───── Extracted records ─────
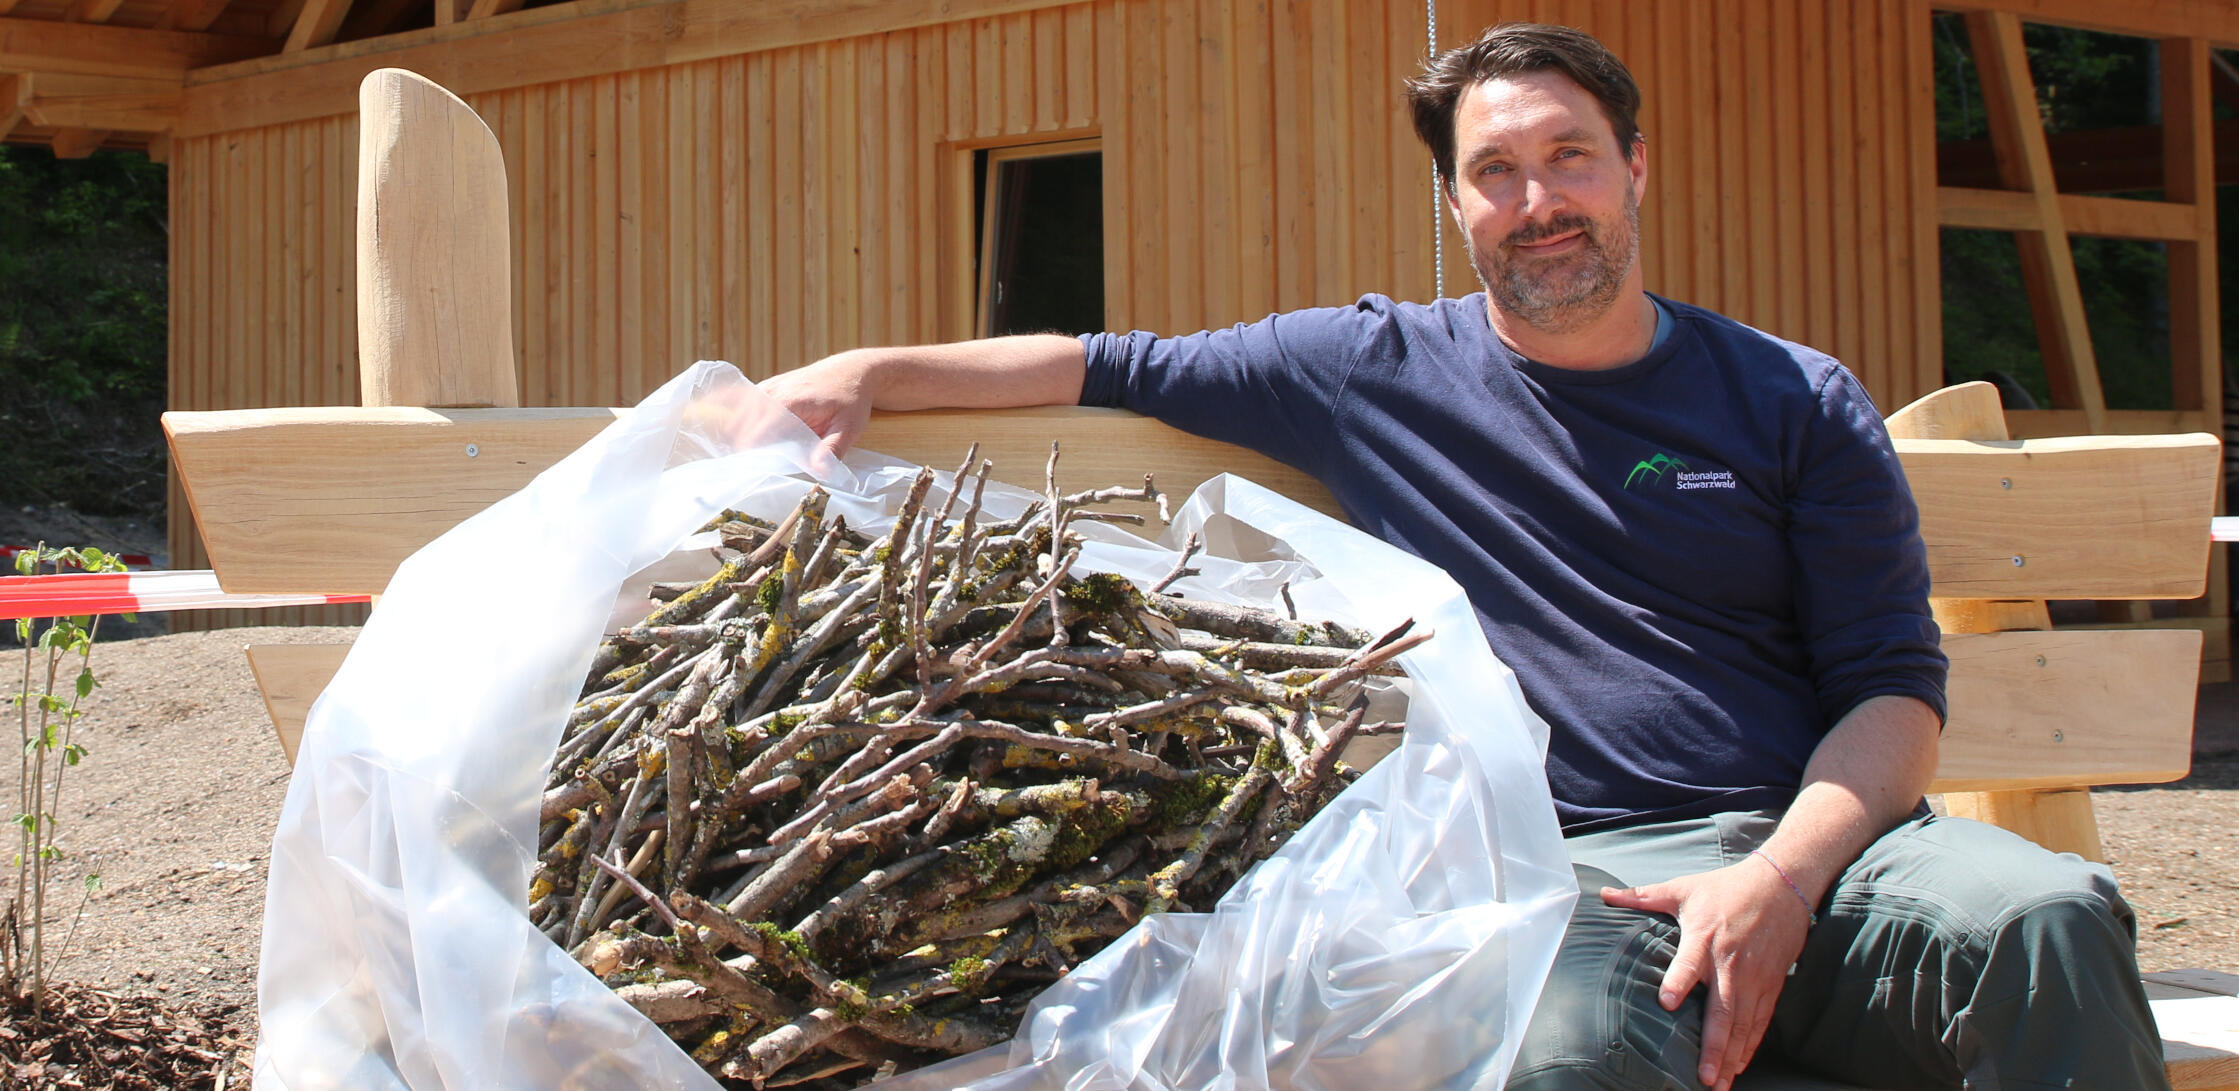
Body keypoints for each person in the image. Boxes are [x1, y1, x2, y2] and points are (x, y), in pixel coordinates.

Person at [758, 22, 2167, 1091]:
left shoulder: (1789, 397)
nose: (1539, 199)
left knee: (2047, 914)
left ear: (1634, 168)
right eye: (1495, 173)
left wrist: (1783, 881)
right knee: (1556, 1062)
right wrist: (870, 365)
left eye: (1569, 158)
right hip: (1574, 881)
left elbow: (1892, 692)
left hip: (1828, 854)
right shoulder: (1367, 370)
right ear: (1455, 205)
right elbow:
─────
Exercise details:
How many of the lines above include the string "left"? Give only the number.

Result:
7